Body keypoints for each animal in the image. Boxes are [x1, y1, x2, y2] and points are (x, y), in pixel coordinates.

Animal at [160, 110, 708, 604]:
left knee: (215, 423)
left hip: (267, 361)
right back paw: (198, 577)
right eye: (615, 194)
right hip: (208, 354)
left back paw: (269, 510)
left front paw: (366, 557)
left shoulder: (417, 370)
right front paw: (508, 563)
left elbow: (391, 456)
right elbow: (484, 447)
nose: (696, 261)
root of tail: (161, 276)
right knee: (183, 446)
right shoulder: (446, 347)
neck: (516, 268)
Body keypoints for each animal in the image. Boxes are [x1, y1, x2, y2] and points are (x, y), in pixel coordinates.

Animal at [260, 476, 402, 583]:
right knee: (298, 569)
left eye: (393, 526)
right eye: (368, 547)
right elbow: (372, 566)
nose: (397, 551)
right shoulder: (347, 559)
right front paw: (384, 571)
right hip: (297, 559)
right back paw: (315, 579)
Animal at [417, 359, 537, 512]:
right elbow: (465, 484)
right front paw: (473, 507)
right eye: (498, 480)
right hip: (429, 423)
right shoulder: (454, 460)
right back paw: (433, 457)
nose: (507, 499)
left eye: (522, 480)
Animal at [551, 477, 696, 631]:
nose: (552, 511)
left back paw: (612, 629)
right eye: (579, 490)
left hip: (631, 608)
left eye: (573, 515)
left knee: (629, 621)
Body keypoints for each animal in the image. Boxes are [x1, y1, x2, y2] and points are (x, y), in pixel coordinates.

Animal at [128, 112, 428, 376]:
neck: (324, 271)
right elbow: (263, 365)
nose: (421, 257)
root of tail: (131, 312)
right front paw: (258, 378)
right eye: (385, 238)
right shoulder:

- [PROMPT]:
Stop after the line containing "nose: (421, 257)": print exactly the lines from the start of the entries above up to it, that line included.

- [SOLUTION]:
Body keypoints for each animal in the image. Boxes are [x1, y1, x2, y2] and points are (x, y), in pixel coordinates.

Animal at [160, 110, 708, 604]:
left knee: (215, 423)
left hip: (267, 361)
right back paw: (198, 577)
right eye: (615, 194)
right hip: (208, 354)
left back paw: (269, 510)
left front paw: (366, 557)
left shoulder: (417, 370)
right front paw: (508, 563)
left elbow: (391, 456)
right elbow: (484, 447)
nose: (696, 261)
root of tail: (161, 276)
right knee: (183, 446)
right shoulder: (446, 347)
neck: (516, 268)
Body keypoints for each animal in the image. Boxes are [x1, y1, x2, y2] and points are (x, y), in pixel coordinates.

Animal at [260, 476, 402, 583]:
right knee: (298, 569)
left eye: (393, 526)
right eye: (368, 547)
right elbow: (372, 566)
nose: (397, 551)
right shoulder: (347, 559)
right front paw: (384, 571)
right hip: (297, 559)
right back paw: (315, 579)
Animal at [417, 359, 537, 512]:
right elbow: (465, 484)
right front paw: (473, 507)
right eye: (498, 480)
right hip: (429, 423)
right shoulder: (454, 460)
right back paw: (433, 457)
nose: (507, 499)
left eye: (522, 480)
Animal at [551, 477, 696, 631]:
nose: (552, 511)
left back paw: (612, 629)
right eye: (579, 490)
left hip: (631, 608)
left eye: (573, 515)
left knee: (629, 621)
Body keypoints for each animal in the image. Boxes are [x1, y1, x2, y2] and points are (x, y), in pixel coordinates.

Animal at [128, 112, 428, 376]:
neck: (324, 271)
right elbow: (263, 365)
nose: (421, 257)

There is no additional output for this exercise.